A simple question, whats the difference between :

Code:

float number = 12.34f;

and

Code:

float number = 12.34;

• 12-28-2002
Prelude
>float number = 12.34f;
This assigns a single precision value to a single precision variable.

>float number = 12.34;
This assigns a double precision value to a single precision variable, your compiler may warn about this.

-Prelude
• 12-28-2002
elad
that then begs the question, What's the difference between a single precision variable and a double precision variable?
• 12-28-2002
Crimpy
A double precision variable has twice the precision of a single precision variable.
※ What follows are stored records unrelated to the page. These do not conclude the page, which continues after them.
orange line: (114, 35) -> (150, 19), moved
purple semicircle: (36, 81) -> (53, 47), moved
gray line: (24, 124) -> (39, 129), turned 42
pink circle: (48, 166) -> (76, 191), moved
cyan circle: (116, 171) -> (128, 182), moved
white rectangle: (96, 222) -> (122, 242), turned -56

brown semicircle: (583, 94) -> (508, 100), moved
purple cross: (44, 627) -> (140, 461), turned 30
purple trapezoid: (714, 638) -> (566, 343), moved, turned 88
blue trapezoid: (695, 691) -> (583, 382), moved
Isn't that kind of obvious?
• 12-28-2002
Polymorphic OOP
Actually, double doesn't necissarily mean twice the precission.
• 12-28-2002
Crimpy
Yea, but you can't quantify exactly what the difference is, so twice as much as as good as any for a "Duh" question like that.
• 12-29-2002
vasanth
consider a number 3.14285

If you store it in a variable do you want to save it as 3.14 or 3.142.
• 12-30-2002
laasunde
According to my c++ book float uses 7 digits precision and a total of 4 bytes. Does that mean if I write
Code:

float number = 12.34;
it uses 7 digits precision and if I write
Code:

float number = 12.34f;
it uses 14 digits precision ?
• 12-30-2002
Polymorphic OOP
Quote:

Originally posted by laasunde
According to my c++ book float uses 7 digits precision and a total of 4 bytes. Does that mean if I write
Code:

float number = 12.34;
it uses 7 digits precision and if I write
Code:

float number = 12.34f;
it uses 14 digits precision ?

No, the former has more precision than the latter.
• 12-30-2002
laasunde
Quote:

Originally posted by Polymorphic OOP
No, the former has more precision than the latter.
So this is correct then

float number = 12.34; // 14 digits precision

float number = 12.34f; // 7 digits precision

Both using 4 bytes of memory.
• 12-30-2002
Polymorphic OOP
Nono, float is usually 4 bytes and double is usually 8 bytes. Notice it's usually -- the standard only says that double has to be greater than or equal to the size and precission of float.

4-byte float is generally accurate to 23 binary digits and 8-byte double is generally accurate to 52 binary digits.